Du coup, le jour où je tombe nez à nez avec le mot « eiderdown », ni une ni deux, je me marre. Ben oui, parce qu’un « eiderdown », c’est un « édredon » ! Et essayez d’ailleurs de le prononcer avec un faux accent anglais dégoulinant : ça donne exactement ça « eille-deur-done ». D’où ma soudaine hilarité. Ces nazes de rosbeef, de vraies caricatures, ils auraient pu s’inventer un mot plutôt que de piquer le nôtre et de tout le déformer.

Et c’est là que la honte m’étourdit. Alain, ô Alain, pardonne-moi. Ça ne s’est pas du tout passé comme ça.

Les anglais ont créé leur mot et nous, on a volé le nôtre.

Quoi, Coin-Coin ?

« Eiderdown », c’est littéralement du duvet (Down) d’Eider. L’Eider étant, c’est bien connu, un canard. Le mot désignera donc ensuite, par métonymie, la couverture fabriquée à partir de duvet d’eider.

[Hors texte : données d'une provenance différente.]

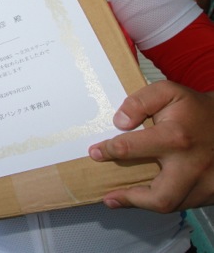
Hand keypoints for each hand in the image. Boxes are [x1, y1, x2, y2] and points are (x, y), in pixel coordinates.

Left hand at [88, 80, 213, 211]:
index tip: (95, 152)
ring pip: (172, 205)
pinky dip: (163, 202)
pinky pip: (183, 203)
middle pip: (160, 197)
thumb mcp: (168, 92)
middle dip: (131, 199)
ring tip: (121, 200)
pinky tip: (147, 197)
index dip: (108, 151)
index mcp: (176, 138)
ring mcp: (205, 182)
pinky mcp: (211, 191)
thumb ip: (140, 102)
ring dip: (143, 205)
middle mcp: (191, 165)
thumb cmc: (195, 108)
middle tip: (109, 197)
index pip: (130, 149)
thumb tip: (119, 122)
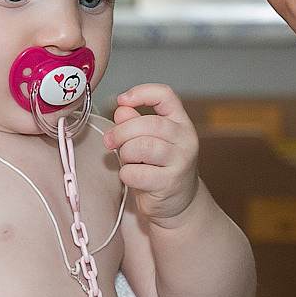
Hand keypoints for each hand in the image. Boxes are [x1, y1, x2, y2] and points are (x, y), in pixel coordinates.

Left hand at [104, 84, 202, 224]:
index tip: (122, 100)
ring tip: (126, 160)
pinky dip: (126, 174)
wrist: (178, 203)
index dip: (141, 92)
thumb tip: (122, 109)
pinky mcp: (169, 183)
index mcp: (180, 122)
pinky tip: (131, 176)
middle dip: (122, 131)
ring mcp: (180, 161)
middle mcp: (185, 139)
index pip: (166, 95)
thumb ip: (135, 123)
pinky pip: (137, 173)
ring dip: (125, 153)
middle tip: (110, 141)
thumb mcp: (149, 141)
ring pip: (142, 147)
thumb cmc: (159, 168)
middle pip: (149, 123)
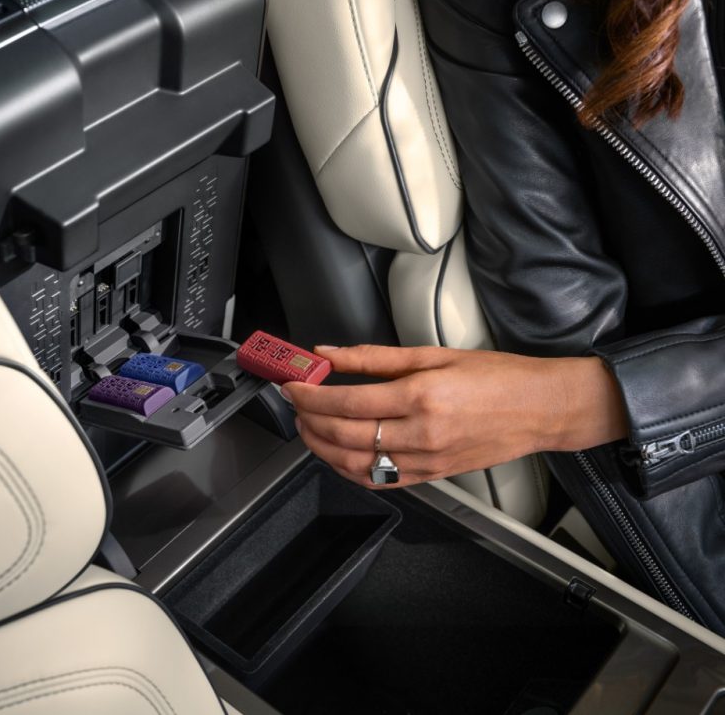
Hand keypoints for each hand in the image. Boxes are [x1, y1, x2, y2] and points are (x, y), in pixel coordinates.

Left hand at [282, 345, 627, 488]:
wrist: (541, 408)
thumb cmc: (496, 377)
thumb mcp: (433, 354)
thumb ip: (374, 357)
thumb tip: (329, 353)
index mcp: (422, 396)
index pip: (346, 401)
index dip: (310, 395)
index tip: (293, 385)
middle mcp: (421, 433)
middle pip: (344, 434)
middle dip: (308, 419)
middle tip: (294, 404)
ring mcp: (426, 460)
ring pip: (355, 464)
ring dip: (321, 448)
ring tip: (308, 428)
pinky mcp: (431, 476)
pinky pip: (379, 480)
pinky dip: (349, 470)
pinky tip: (336, 453)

L’histoire d’édredon est la même sauf que nous, on ne s’est même pas embêté à faire la traduction, on a carrément emprunté le mot aux danois. Qui s’y connaissent sûrement en canards. « Eder », c’est l’eider, et » duun », c’est le duvet.

Du coup, on n’a plus le droit de se moquer, et c’est bien dommage.

Par contre, si on vous demande de « faire l’édredon » ou qu’on vous traite de « voleuse à l’édredon », vous avez le droit de sortir votre plus belle insulte, anglaise ou danoise, au choix.